Imagine you’re a dying app. The cool kids used to adore you, but they’ve grown up and the new generation has moved on. The only ones left are your parents and boomers.
Luckily, you still have piles of cash and a crack team of data scientists. Surely you can A/B test your way to coolness and the hearts of teenagers again?
So you pick a metric to optimize – video watch time – and set your teams to work. Your engineers lock themselves in a war room, and emerge with 10 experiments designed to increase it. Time passes. Your exec team sees more and more time spent watching videos! They clap their hands and treat themselves to a day of golf.
And yet each time you launch a change that boosts all your metrics, your 16-year old daughter only rolls her eyes more and more…
The problem: your app is only used by grandmothers. Your user base loves videos full of dad humor and posts for Metamucil – the exact opposite of teenage cool. So experiments that boost cringe content and annoying baby videos increase watch time; clips of high schoolers lip syncing to Dua Lipa decrease it. You’re stuck in the short-term optimization valley of A/B tests.
What’s a desperate social media CEO to do?
Meta’s Metrics Paradox
Meta is facing existential challenges on all fronts – its first ever quarterly revenue decline, a shift to an unknown Metaverse, and the biggest threat of all: TikTok.
Evidence of the thrash in Menlo Park: a few weeks ago, it launched its standard weapon – a copycat redesign to make Instagram more TikTok-like – only to walk it back after user backlash.
Meta has always been incredibly analytical.

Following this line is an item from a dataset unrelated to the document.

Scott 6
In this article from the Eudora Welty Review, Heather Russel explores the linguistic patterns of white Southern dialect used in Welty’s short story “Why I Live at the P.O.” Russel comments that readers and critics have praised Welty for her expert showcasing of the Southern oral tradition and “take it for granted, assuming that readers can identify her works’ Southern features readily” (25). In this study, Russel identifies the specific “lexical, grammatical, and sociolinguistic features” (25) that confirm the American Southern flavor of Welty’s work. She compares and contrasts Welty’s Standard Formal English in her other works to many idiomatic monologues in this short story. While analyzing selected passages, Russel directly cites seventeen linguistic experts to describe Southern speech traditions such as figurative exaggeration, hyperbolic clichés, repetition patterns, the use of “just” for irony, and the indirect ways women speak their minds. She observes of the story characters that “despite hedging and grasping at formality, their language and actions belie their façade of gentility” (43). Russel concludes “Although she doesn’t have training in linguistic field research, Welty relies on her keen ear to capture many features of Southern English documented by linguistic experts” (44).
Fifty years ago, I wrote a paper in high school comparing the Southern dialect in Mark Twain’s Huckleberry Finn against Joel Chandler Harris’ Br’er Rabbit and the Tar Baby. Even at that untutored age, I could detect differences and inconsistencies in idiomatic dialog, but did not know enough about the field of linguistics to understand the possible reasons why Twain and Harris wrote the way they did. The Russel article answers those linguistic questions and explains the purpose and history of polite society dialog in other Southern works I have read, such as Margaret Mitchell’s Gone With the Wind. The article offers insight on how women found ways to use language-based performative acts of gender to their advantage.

A long-time Facebooker once told me that Zuckerberg doesn't trust his intuitions around human preferences, so puts all faith in data instead.
And yet this data-driven focus on metrics may be the problem. Are Meta’s metrics measuring the right thing? If not, what does it mean when their metrics go up?
- Imagine a search engine that optimizes for clicks. Surely, users clicking on search results is a sign of success! But do you really want Buzzfeed-style clickbait to rise to the top of the SERP? What do you think users will click on more when they search for "joe biden": conspiracy theories from the Daily Sun, or the facts of the day?
- In 2018, Facebook started optimizing its News Feed for likes and comments between your friends and family – in theory, a way to boost healthy engagement. In practice, people love engaging with toxic and misinformative content, and the change ended up boosting those more. After all, what do you associate with Facebook today: posts that make you a better, happier person, or political rants from your uncle?
Measuring video views and watch time is easy; understanding human preferences is hard. Just because an experiment increases video watch time, does it mean that it was successful at showing you delightful videos that make you laugh and teach you new things? Or simply that it was better at showing low-grade videobait?
Let’s take a lesson from Search. Modern search engines don’t decide which experiments to launch by picking the ones that generate the most clicks. They’d degenerate into The Daily Mail if they did. Instead, they send tens of thousands of query-result pairs to large-scale teams of human raters, who score their relevance and quality directly.
What if News Feeds and discovery engines did the same? If Instagram could easily ask 1000 human raters to personally evaluate two versions of their feed – one with the TikTok inspiration, and one without – would it have launched its TikTok clone?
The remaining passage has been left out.